TASK OBJECTIVE
Resume the forum thread below on making split yokes for bow strings, continuing from its last sentence.

# String making ( split yoke)



## Robert43 (Aug 2, 2004)

Hi I am about to make my 1st bow strings and I have seen heaps of photos on how to make the strings all but how to you do the split yokes for the controll cables . Does any 1 have pictures / links on how you do this part or just give up and make floating yokes? thanks


----------



## jim p (Oct 29, 2003)

Make the split yoke like you would make a string. Just use 1/2 the number of strands and make the string twice as long as the split yoke that you need. Serve both ends and then fold the string on itself. You now serve the middle ( which is one end of the yoke) and then serve the split ends about 6 inches from the loops if you want to have a good static yoke.

If you want to make a floating yoke, make a string about 14 inches long. then make a string about 7 inches shorter than the bus cable (split yoke cable). Serve one end of the bus cable and then run the short 14" string through the unserved end of the bus cable and you have a floating yoke bus cable.

DATA UNDER STUDY
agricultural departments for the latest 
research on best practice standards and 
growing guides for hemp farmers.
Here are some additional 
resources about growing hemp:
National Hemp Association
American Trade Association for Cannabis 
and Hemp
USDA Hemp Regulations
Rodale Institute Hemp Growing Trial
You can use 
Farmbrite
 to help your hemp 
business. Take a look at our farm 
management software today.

OUTPUT FOR THIS EXERCISE
I know that I have not done an excelent job of describing what to do but since you already know something about making strings maybe this will help you out.


----------



## Robert43 (Aug 2, 2004)

The 1st part I dont really understand so do you make 2 strings then split 1 then serve together? Thanks


----------



## jim p (Oct 29, 2003)

Ok I will attempt to do a better job. Make one string twice as long as the cable that you want. If you want a 40 inch cable make a string which is 80 inches long. The ends of this string are the ends of the split end of the cable so serve the ends if you like. Now take the string and fold it in half. The two ends which you served are now at the split end of the cable. Serve the other end of the cable as needed then serve the two split ends together about 6 to 7" from the loops if you like.

Note when you make the string use only half the number of strand that you want in the cable because when you fold it together you will have twice the number of strands in the cable as you do in the string.

You could make two seperate strings as you described but then the cam end of the string might get bulky but it would work. But I think most will agree that it is better to just do it as I have attempted to describe.


----------



## Robert43 (Aug 2, 2004)

Thanks now I understand :smile:


----------



## jim p (Oct 29, 2003)

When I started making strings, I had to ask the same question. The string making cd did not show how to make the split cable. Sorry that it took me two trys to help you out but I am glad to have been helpful.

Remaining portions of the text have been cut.